- WHAT IS REQUIRED -
Look through the material below and show every line with the word "NFIP".

- DATA FOR THIS TASK -
╭──
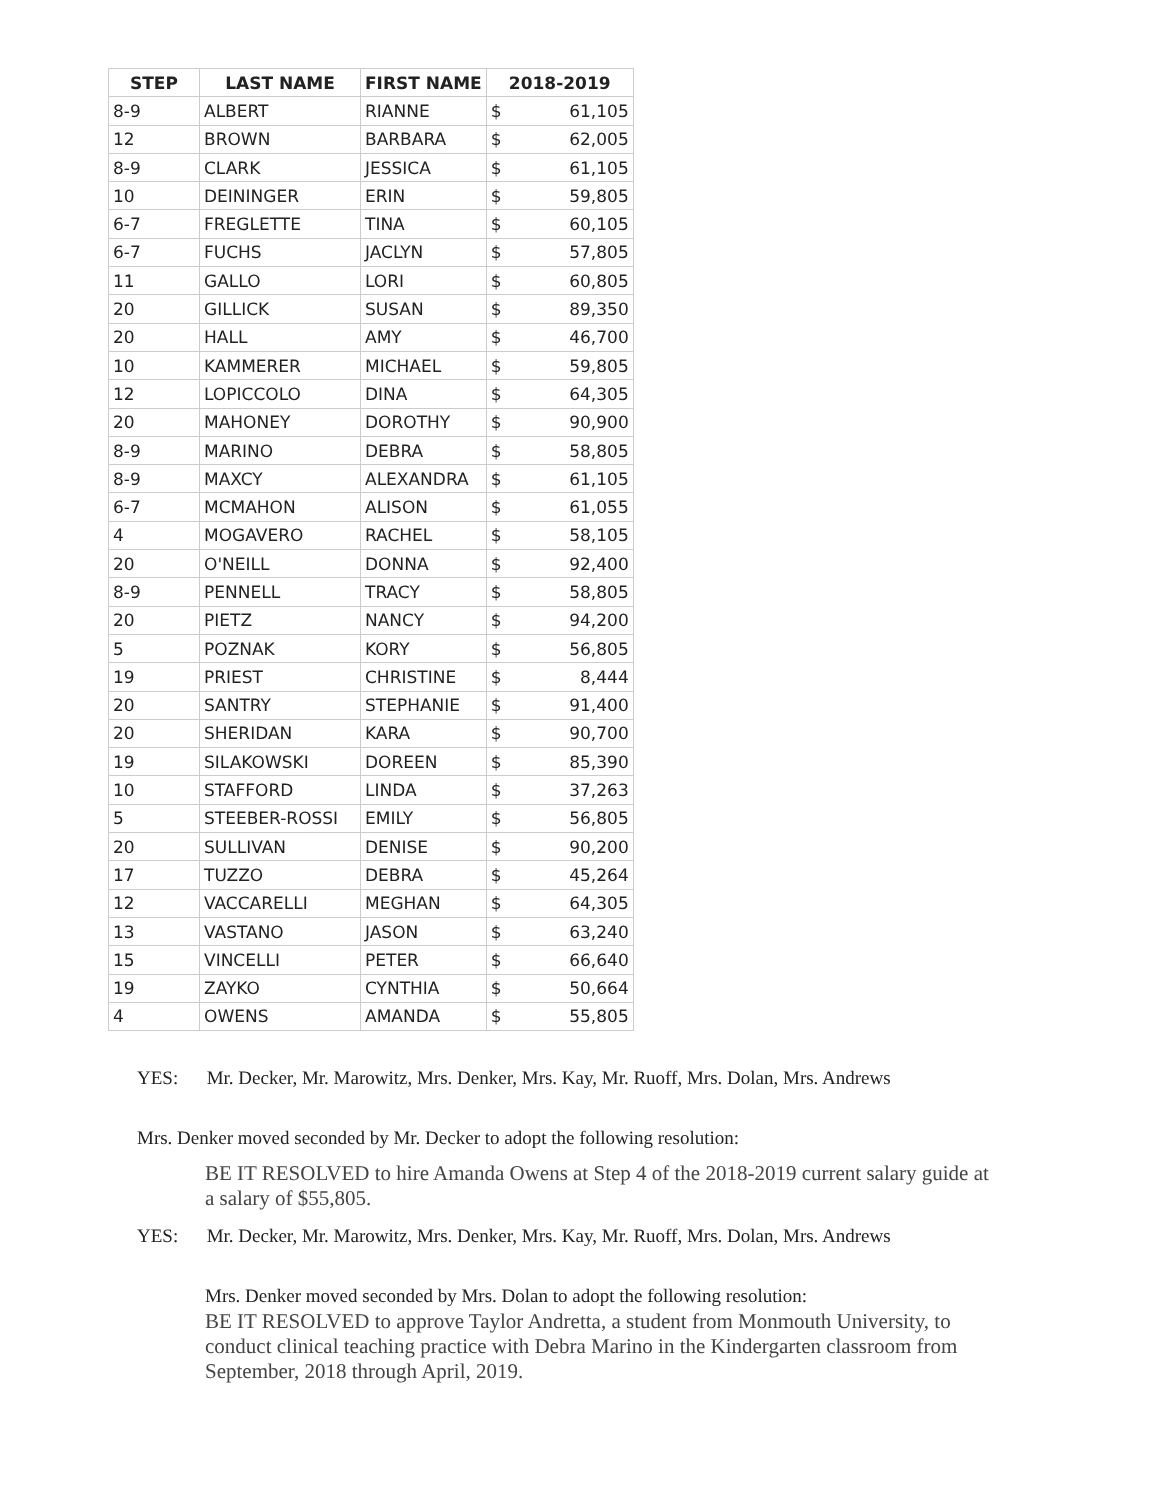| STEP | LAST NAME | FIRST NAME | 2018-2019 | |
| --- | --- | --- | --- | --- |
| 8-9 | ALBERT | RIANNE | $ | 61,105 |
| 12 | BROWN | BARBARA | $ | 62,005 |
| 8-9 | CLARK | JESSICA | $ | 61,105 |
| 10 | DEININGER | ERIN | $ | 59,805 |
| 6-7 | FREGLETTE | TINA | $ | 60,105 |
| 6-7 | FUCHS | JACLYN | $ | 57,805 |
| 11 | GALLO | LORI | $ | 60,805 |
| 20 | GILLICK | SUSAN | $ | 89,350 |
| 20 | HALL | AMY | $ | 46,700 |
| 10 | KAMMERER | MICHAEL | $ | 59,805 |
| 12 | LOPICCOLO | DINA | $ | 64,305 |
| 20 | MAHONEY | DOROTHY | $ | 90,900 |
| 8-9 | MARINO | DEBRA | $ | 58,805 |
| 8-9 | MAXCY | ALEXANDRA | $ | 61,105 |
| 6-7 | MCMAHON | ALISON | $ | 61,055 |
| 4 | MOGAVERO | RACHEL | $ | 58,105 |
| 20 | O'NEILL | DONNA | $ | 92,400 |
| 8-9 | PENNELL | TRACY | $ | 58,805 |
| 20 | PIETZ | NANCY | $ | 94,200 |
| 5 | POZNAK | KORY | $ | 56,805 |
| 19 | PRIEST | CHRISTINE | $ | 8,444 |
| 20 | SANTRY | STEPHANIE | $ | 91,400 |
| 20 | SHERIDAN | KARA | $ | 90,700 |
| 19 | SILAKOWSKI | DOREEN | $ | 85,390 |
| 10 | STAFFORD | LINDA | $ | 37,263 |
| 5 | STEEBER-ROSSI | EMILY | $ | 56,805 |
| 20 | SULLIVAN | DENISE | $ | 90,200 |
| 17 | TUZZO | DEBRA | $ | 45,264 |
| 12 | VACCARELLI | MEGHAN | $ | 64,305 |
| 13 | VASTANO | JASON | $ | 63,240 |
| 15 | VINCELLI | PETER | $ | 66,640 |
| 19 | ZAYKO | CYNTHIA | $ | 50,664 |
| 4 | OWENS | AMANDA | $ | 55,805 |
YES: Mr. Decker, Mr. Marowitz, Mrs. Denker, Mrs. Kay, Mr. Ruoff, Mrs. Dolan, Mrs. Andrews
Mrs. Denker moved seconded by Mr. Decker to adopt the following resolution:
BE IT RESOLVED to hire Amanda Owens at Step 4 of the 2018-2019 current salary guide at a salary of $55,805.
YES: Mr. Decker, Mr. Marowitz, Mrs. Denker, Mrs. Kay, Mr. Ruoff, Mrs. Dolan, Mrs. Andrews
Mrs. Denker moved seconded by Mrs. Dolan to adopt the following resolution:
BE IT RESOLVED to approve Taylor Andretta, a student from Monmouth University, to conduct clinical teaching practice with Debra Marino in the Kindergarten classroom from September, 2018 through April, 2019.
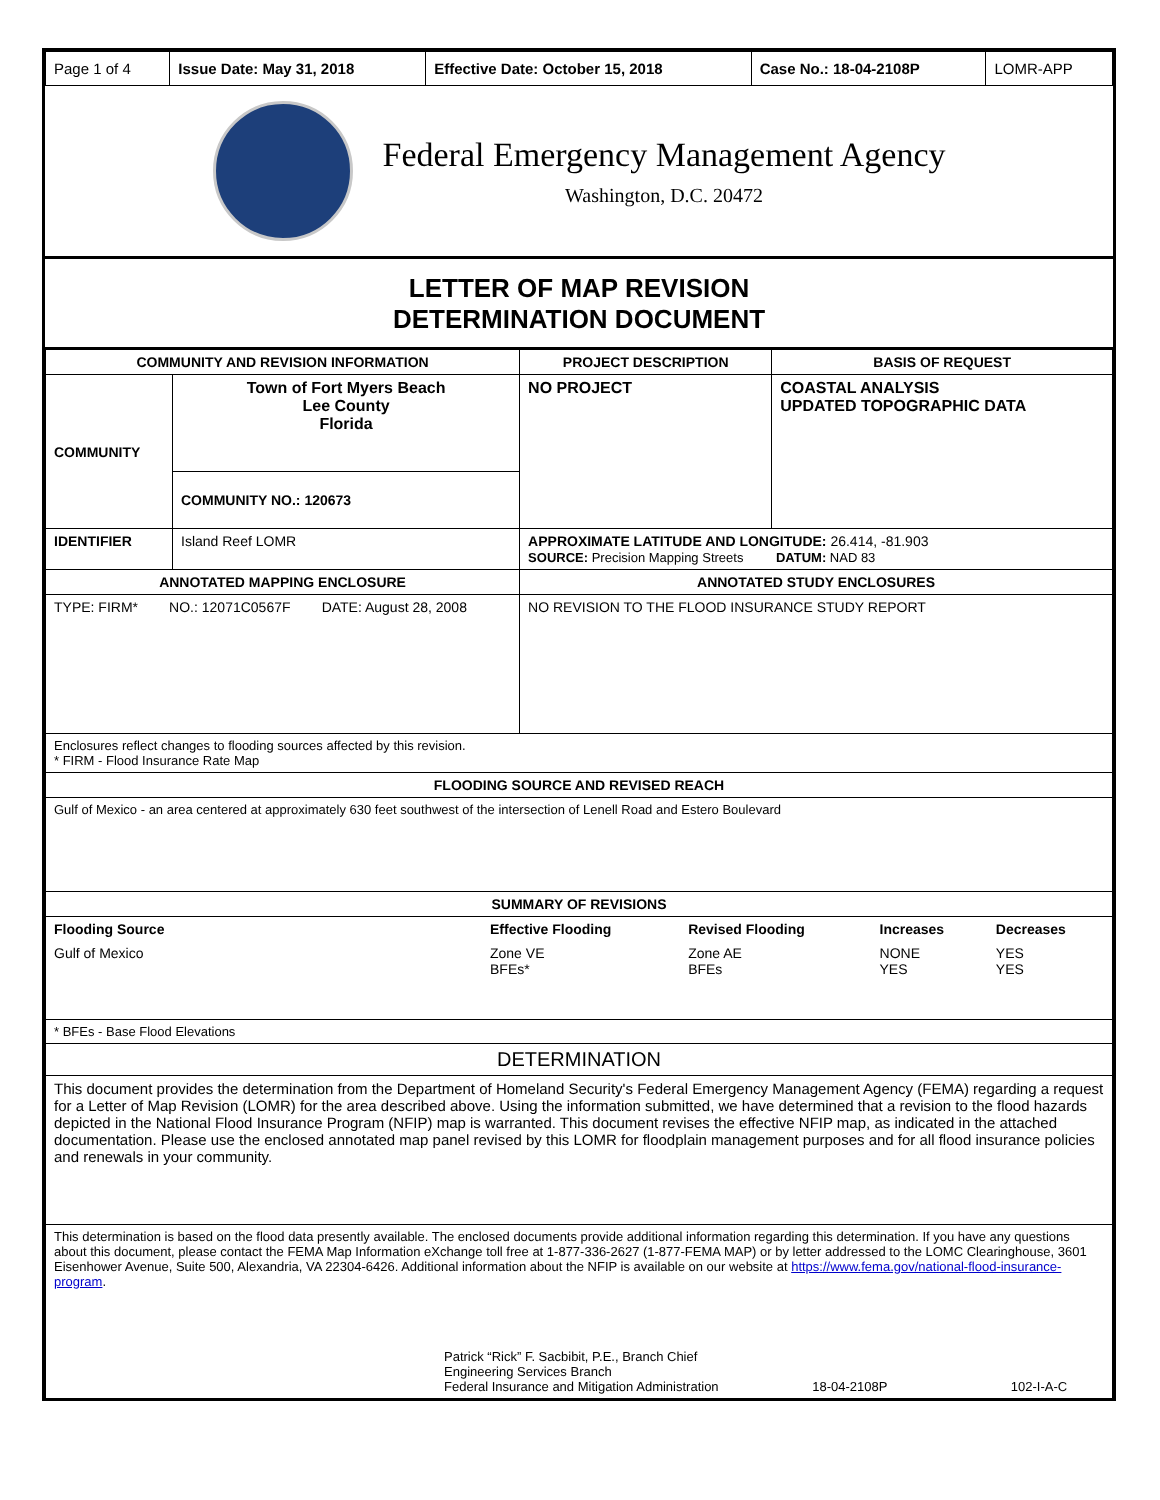| Page 1 of 4 | Issue Date: May 31, 2018 | Effective Date: October 15, 2018 | Case No.: 18-04-2108P | LOMR-APP |
Federal Emergency Management Agency
Washington, D.C. 20472
LETTER OF MAP REVISION
DETERMINATION DOCUMENT
| COMMUNITY AND REVISION INFORMATION | | PROJECT DESCRIPTION | BASIS OF REQUEST |
| --- | --- | --- | --- |
| COMMUNITY | Town of Fort Myers Beach Lee County Florida | NO PROJECT | COASTAL ANALYSIS UPDATED TOPOGRAPHIC DATA |
| | COMMUNITY NO.: 120673 | | |
| IDENTIFIER | Island Reef LOMR | APPROXIMATE LATITUDE AND LONGITUDE: 26.414, -81.903 SOURCE: Precision Mapping Streets DATUM: NAD 83 | |
| ANNOTATED MAPPING ENCLOSURE | | ANNOTATED STUDY ENCLOSURES | |
| TYPE: FIRM* NO.: 12071C0567F DATE: August 28, 2008 | | NO REVISION TO THE FLOOD INSURANCE STUDY REPORT | |
| Enclosures reflect changes to flooding sources affected by this revision. * FIRM - Flood Insurance Rate Map | | | |
| FLOODING SOURCE AND REVISED REACH | | | |
| Gulf of Mexico - an area centered at approximately 630 feet southwest of the intersection of Lenell Road and Estero Boulevard | | | |
| SUMMARY OF REVISIONS | | | |
| / Flooding Source / Effective Flooding / Revised Flooding / Increases / Decreases / / --- / --- / --- / --- / --- / / Gulf of Mexico / Zone VE BFEs* / Zone AE BFEs / NONE YES / YES YES / | | | |
| * BFEs - Base Flood Elevations | | | |
| DETERMINATION | | | |
| This document provides the determination from the Department of Homeland Security's Federal Emergency Management Agency (FEMA) regarding a request for a Letter of Map Revision (LOMR) for the area described above. Using the information submitted, we have determined that a revision to the flood hazards depicted in the National Flood Insurance Program (NFIP) map is warranted. This document revises the effective NFIP map, as indicated in the attached documentation. Please use the enclosed annotated map panel revised by this LOMR for floodplain management purposes and for all flood insurance policies and renewals in your community. | | | |
| This determination is based on the flood data presently available. The enclosed documents provide additional information regarding this determination. If you have any questions about this document, please contact the FEMA Map Information eXchange toll free at 1-877-336-2627 (1-877-FEMA MAP) or by letter addressed to the LOMC Clearinghouse, 3601 Eisenhower Avenue, Suite 500, Alexandria, VA 22304-6426. Additional information about the NFIP is available on our website at https://www.fema.gov/national-flood-insurance-program . Patrick “Rick” F. Sacbibit, P.E., Branch Chief Engineering Services Branch Federal Insurance and Mitigation Administration 18-04-2108P 102-I-A-C | | | |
╰──
- YOUR SOLUTION -
| This document provides the determination from the Department of Homeland Security's Federal Emergency Management Agency (FEMA) regarding a request for a Letter of Map Revision (LOMR) for the area described above. Using the information submitted, we have determined that a revision to the flood hazards depicted in the National Flood Insurance Program (NFIP) map is warranted. This document revises the effective NFIP map, as indicated in the attached documentation. Please use the enclosed annotated map panel revised by this LOMR for floodplain management purposes and for all flood insurance policies and renewals in your community. | | | |
| This determination is based on the flood data presently available. The enclosed documents provide additional information regarding this determination. If you have any questions about this document, please contact the FEMA Map Information eXchange toll free at 1-877-336-2627 (1-877-FEMA MAP) or by letter addressed to the LOMC Clearinghouse, 3601 Eisenhower Avenue, Suite 500, Alexandria, VA 22304-6426. Additional information about the NFIP is available on our website at https://www.fema.gov/national-flood-insurance-program . Patrick “Rick” F. Sacbibit, P.E., Branch Chief Engineering Services Branch Federal Insurance and Mitigation Administration 18-04-2108P 102-I-A-C | | | |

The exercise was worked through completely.